> **PROBLEM TO SOLVE**
Please start at the first line of the records beneath and quote each line exactly, ending with the line containing "cancer stained for".

[Stored data]
BEGIN

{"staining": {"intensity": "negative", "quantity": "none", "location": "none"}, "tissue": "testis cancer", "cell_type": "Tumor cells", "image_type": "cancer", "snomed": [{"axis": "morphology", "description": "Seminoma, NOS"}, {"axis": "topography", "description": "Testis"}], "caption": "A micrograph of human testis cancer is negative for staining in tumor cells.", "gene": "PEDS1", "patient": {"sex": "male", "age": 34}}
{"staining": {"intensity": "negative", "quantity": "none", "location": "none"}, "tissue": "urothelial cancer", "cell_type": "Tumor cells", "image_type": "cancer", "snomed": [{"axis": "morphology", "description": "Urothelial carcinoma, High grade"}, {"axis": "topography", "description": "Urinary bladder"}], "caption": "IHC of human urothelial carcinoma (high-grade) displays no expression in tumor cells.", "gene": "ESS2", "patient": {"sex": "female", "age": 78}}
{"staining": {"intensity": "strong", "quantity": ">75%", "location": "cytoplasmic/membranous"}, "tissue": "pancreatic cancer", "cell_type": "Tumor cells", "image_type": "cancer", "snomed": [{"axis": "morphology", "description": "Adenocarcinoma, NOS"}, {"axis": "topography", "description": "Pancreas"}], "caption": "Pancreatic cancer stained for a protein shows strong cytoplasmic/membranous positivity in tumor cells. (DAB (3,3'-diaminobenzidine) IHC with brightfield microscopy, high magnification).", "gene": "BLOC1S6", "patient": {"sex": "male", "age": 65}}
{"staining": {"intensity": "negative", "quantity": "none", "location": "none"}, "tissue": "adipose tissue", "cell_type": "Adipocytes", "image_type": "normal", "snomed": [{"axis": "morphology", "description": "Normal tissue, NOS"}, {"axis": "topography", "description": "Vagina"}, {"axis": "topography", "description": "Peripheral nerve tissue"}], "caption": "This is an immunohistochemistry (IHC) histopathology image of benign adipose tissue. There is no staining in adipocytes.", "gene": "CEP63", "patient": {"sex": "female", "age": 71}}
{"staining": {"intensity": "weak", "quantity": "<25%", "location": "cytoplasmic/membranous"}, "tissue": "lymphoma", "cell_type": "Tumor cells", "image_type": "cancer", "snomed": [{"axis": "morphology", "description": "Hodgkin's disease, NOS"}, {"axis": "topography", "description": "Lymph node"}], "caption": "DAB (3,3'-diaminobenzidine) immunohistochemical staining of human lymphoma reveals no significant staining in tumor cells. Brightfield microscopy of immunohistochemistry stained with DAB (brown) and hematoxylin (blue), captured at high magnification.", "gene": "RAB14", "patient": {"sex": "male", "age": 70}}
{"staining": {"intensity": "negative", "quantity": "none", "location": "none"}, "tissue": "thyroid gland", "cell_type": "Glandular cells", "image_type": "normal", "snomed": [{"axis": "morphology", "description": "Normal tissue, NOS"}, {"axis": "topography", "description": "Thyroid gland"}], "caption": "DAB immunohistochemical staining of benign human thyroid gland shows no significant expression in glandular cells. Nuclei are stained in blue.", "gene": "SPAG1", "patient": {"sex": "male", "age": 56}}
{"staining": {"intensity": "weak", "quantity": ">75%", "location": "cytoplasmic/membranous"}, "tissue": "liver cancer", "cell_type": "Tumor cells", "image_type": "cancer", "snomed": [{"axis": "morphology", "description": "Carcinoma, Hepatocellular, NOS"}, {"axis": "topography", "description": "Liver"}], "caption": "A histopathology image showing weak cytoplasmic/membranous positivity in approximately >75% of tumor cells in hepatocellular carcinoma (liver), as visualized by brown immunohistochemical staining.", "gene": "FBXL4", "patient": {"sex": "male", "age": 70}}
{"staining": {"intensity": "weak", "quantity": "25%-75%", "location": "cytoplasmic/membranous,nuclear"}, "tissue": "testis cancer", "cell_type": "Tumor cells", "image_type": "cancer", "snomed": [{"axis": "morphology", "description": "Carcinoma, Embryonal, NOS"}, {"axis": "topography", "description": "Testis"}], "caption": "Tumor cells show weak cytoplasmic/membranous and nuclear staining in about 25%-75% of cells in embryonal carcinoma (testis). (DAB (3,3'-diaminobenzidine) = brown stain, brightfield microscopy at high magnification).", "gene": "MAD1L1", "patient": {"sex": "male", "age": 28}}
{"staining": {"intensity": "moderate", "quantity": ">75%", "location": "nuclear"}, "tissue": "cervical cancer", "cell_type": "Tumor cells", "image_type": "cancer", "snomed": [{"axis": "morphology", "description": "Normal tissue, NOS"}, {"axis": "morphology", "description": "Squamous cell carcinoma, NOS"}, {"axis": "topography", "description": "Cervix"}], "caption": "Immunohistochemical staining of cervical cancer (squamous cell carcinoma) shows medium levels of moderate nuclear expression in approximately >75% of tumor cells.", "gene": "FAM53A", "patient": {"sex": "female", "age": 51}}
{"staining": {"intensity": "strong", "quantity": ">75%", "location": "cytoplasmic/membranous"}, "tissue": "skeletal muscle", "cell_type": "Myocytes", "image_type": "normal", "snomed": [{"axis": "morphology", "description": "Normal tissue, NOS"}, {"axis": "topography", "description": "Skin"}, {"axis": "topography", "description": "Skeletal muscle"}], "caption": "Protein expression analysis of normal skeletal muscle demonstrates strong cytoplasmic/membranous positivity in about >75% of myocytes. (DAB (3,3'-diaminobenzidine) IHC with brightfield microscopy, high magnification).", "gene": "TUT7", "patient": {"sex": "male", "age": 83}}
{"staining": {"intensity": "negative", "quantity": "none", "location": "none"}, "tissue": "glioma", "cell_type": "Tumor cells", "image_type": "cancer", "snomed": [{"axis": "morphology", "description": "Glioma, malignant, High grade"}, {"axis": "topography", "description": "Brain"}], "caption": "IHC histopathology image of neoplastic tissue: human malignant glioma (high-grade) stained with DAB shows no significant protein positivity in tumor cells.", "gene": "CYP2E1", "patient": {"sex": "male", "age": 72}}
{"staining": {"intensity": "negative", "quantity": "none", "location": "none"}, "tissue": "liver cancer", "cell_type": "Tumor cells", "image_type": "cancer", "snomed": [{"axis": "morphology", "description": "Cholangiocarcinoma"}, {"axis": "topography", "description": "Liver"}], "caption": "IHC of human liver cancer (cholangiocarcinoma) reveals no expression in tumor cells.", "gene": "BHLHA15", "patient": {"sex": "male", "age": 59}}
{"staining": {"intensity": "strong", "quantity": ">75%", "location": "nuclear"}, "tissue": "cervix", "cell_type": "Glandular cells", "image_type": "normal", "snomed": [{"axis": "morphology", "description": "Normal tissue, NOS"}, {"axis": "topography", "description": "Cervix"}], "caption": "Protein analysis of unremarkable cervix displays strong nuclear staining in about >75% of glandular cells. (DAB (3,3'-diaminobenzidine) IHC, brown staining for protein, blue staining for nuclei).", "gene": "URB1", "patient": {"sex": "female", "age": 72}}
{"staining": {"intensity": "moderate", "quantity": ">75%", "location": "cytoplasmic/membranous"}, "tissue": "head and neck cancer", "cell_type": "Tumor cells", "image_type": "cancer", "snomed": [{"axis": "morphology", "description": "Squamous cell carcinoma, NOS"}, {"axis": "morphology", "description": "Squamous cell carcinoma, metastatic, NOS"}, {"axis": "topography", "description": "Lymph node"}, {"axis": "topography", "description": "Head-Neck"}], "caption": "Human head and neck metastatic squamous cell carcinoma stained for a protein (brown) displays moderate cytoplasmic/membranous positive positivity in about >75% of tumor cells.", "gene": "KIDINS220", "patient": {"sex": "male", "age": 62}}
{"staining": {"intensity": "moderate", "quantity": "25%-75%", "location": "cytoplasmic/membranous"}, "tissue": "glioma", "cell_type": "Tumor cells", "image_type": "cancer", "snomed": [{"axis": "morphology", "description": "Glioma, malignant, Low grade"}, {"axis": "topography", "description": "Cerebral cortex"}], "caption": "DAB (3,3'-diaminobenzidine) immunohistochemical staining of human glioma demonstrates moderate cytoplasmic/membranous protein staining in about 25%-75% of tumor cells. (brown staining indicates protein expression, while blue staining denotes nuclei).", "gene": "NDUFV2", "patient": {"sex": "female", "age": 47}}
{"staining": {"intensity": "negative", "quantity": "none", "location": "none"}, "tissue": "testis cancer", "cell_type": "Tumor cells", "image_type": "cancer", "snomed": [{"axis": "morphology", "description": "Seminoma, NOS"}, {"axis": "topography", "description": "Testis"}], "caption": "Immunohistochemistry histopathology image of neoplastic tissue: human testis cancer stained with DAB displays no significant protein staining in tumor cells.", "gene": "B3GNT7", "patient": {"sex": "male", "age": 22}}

END

> **WRITTEN RESPONSE**
{"staining": {"intensity": "negative", "quantity": "none", "location": "none"}, "tissue": "testis cancer", "cell_type": "Tumor cells", "image_type": "cancer", "snomed": [{"axis": "morphology", "description": "Seminoma, NOS"}, {"axis": "topography", "description": "Testis"}], "caption": "A micrograph of human testis cancer is negative for staining in tumor cells.", "gene": "PEDS1", "patient": {"sex": "male", "age": 34}}
{"staining": {"intensity": "negative", "quantity": "none", "location": "none"}, "tissue": "urothelial cancer", "cell_type": "Tumor cells", "image_type": "cancer", "snomed": [{"axis": "morphology", "description": "Urothelial carcinoma, High grade"}, {"axis": "topography", "description": "Urinary bladder"}], "caption": "IHC of human urothelial carcinoma (high-grade) displays no expression in tumor cells.", "gene": "ESS2", "patient": {"sex": "female", "age": 78}}
{"staining": {"intensity": "strong", "quantity": ">75%", "location": "cytoplasmic/membranous"}, "tissue": "pancreatic cancer", "cell_type": "Tumor cells", "image_type": "cancer", "snomed": [{"axis": "morphology", "description": "Adenocarcinoma, NOS"}, {"axis": "topography", "description": "Pancreas"}], "caption": "Pancreatic cancer stained for a protein shows strong cytoplasmic/membranous positivity in tumor cells. (DAB (3,3'-diaminobenzidine) IHC with brightfield microscopy, high magnification).", "gene": "BLOC1S6", "patient": {"sex": "male", "age": 65}}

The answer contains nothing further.